Dealing With Difficult Behaviour
The management of difficult people is a skill that all people managers need. Research has shown that the largest proportion of managerial time is taken with the management of a very small number of people who range from the just plain awkward to the frighteningly aggressive.
This short course is designed to give delegates the skills and confidence to deal with difficult people at whatever level in an organisation they are.
By the end of the course the delegates will have an understanding of the following:-
- Managing aggression
- Managing talented but awkward key members of staff
- Managing sickness
- Managing absence
- Managing belligerence
- Managing lack of co-operation by staff
- Managing demoralised staff
Who Will Benefit: All Managers and Staff who are required to manage difficult people.
Strategies for Defusing Difficult Situations
Be assertive, keep calm and do not match the other person’s aggression. Ensure your body language matches your words
Use assertive techniques to calm down an angry person. Be polite. Check what you say and the way that you say it and ensure you are not making the situations worse (for example by being patronising or rude)
Often and angry or distressed person has lost their natural balance and rational reasoning. You may need to take control by being assertive, being firm and positive in what you say, allowing time for the anger to dissipate, suggesting what to do next etc.
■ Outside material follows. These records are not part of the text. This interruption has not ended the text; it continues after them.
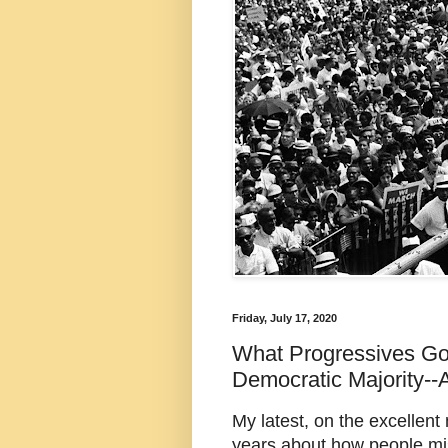
Friday, July 17, 2020
What Progressives G
Democratic Majority--
My latest, on the excellent
years about how people mi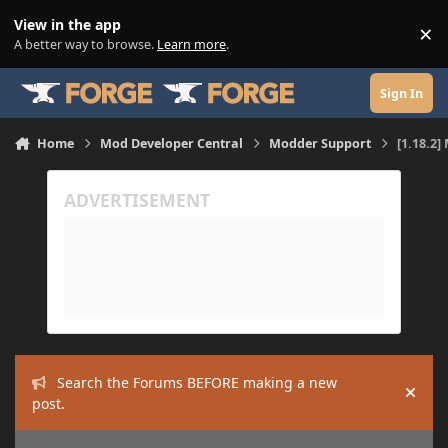
Skip to content
View in the app
×
Di
A better way to browse.
Learn more
.
Sign In
Home
Mod Developer Central
Modder Support
[1.18.2]
Search the Forums BEFORE making a new
Hide
post.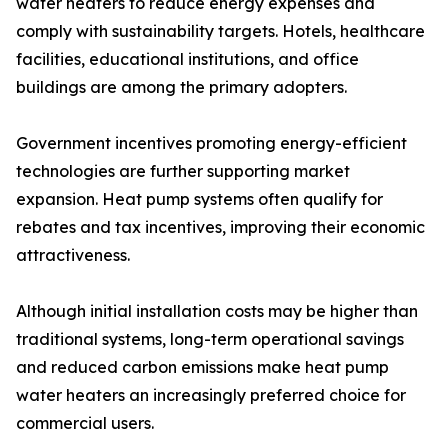
water heaters to reduce energy expenses and
comply with sustainability targets. Hotels, healthcare
facilities, educational institutions, and office
buildings are among the primary adopters.
Government incentives promoting energy-efficient
technologies are further supporting market
expansion. Heat pump systems often qualify for
rebates and tax incentives, improving their economic
attractiveness.
Although initial installation costs may be higher than
traditional systems, long-term operational savings
and reduced carbon emissions make heat pump
water heaters an increasingly preferred choice for
commercial users.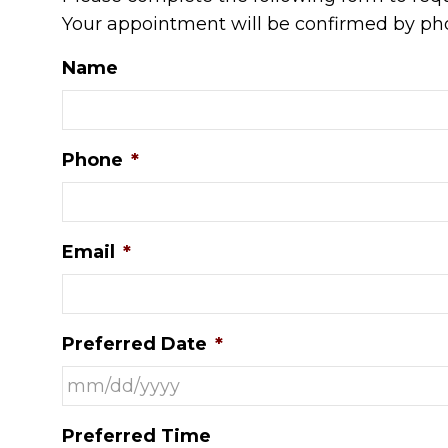
Your appointment will be confirmed by pho
Name
Phone
*
Email
*
Preferred Date
*
MM
Preferred Time
slash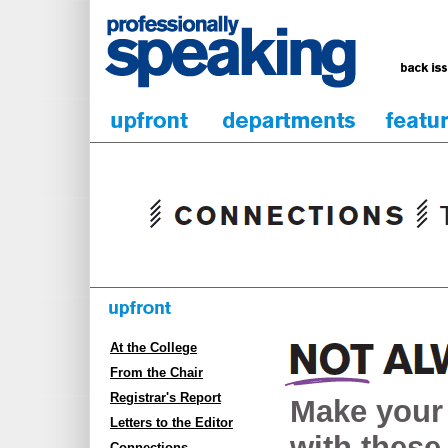
At the College
From the Chair
Registrar's Report
Make your
Letters to the Editor
with these 
Connections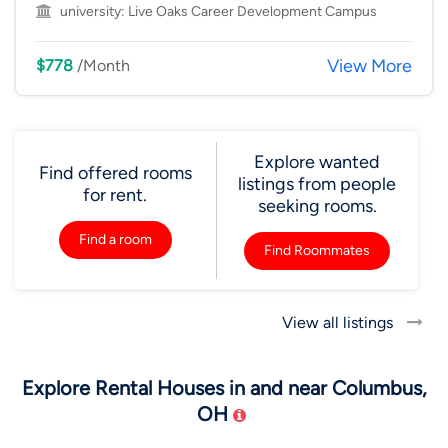
university:
Live Oaks Career Development Campus
View More
$778
/Month
Explore wanted
Find offered rooms
listings from people
for rent.
seeking rooms.
Find a room
Find Roommates
View all listings
Explore Rental Houses in and near Columbus,
OH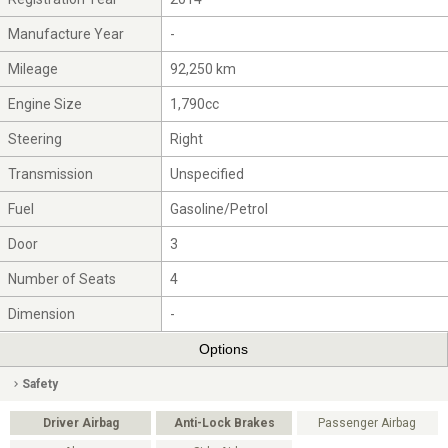
Manufacture Year
-
Mileage
92,250 km
Engine Size
1,790cc
Steering
Right
Transmission
Unspecified
Fuel
Gasoline/Petrol
Door
3
Number of Seats
4
Dimension
-
Options
Safety
Driver Airbag
Anti-Lock Brakes
Passenger Airbag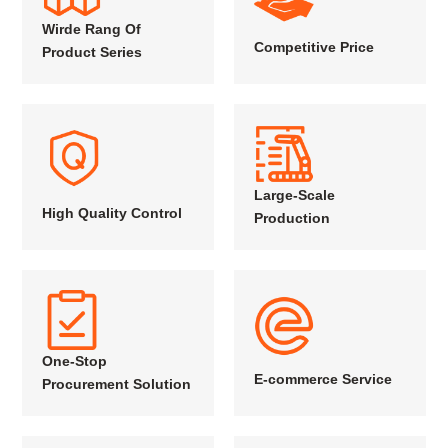
Wirde Rang Of
Competitive Price
Product Series
Large-Scale
High Quality Control
Production
One-Stop
E-commerce Service
Procurement Solution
Check that it is safe. Ensure it is suitable for the situation and check there are facilities. The environment should create an impression of an organisation which will help rather than hinder the situation.
Codes of Practice/Procedures
Ensure you follow relevant organisational guidelines for interviews, aggressive behaviour, home visits etc.
Knowing when you can’t help
Your safety comes first. There could be a potentially violent situation where you may decide that you can no longer deal with it; you may have tried other strategies that have not worked. Then you must consider removing yourself from the situation and calling your manager or another colleague.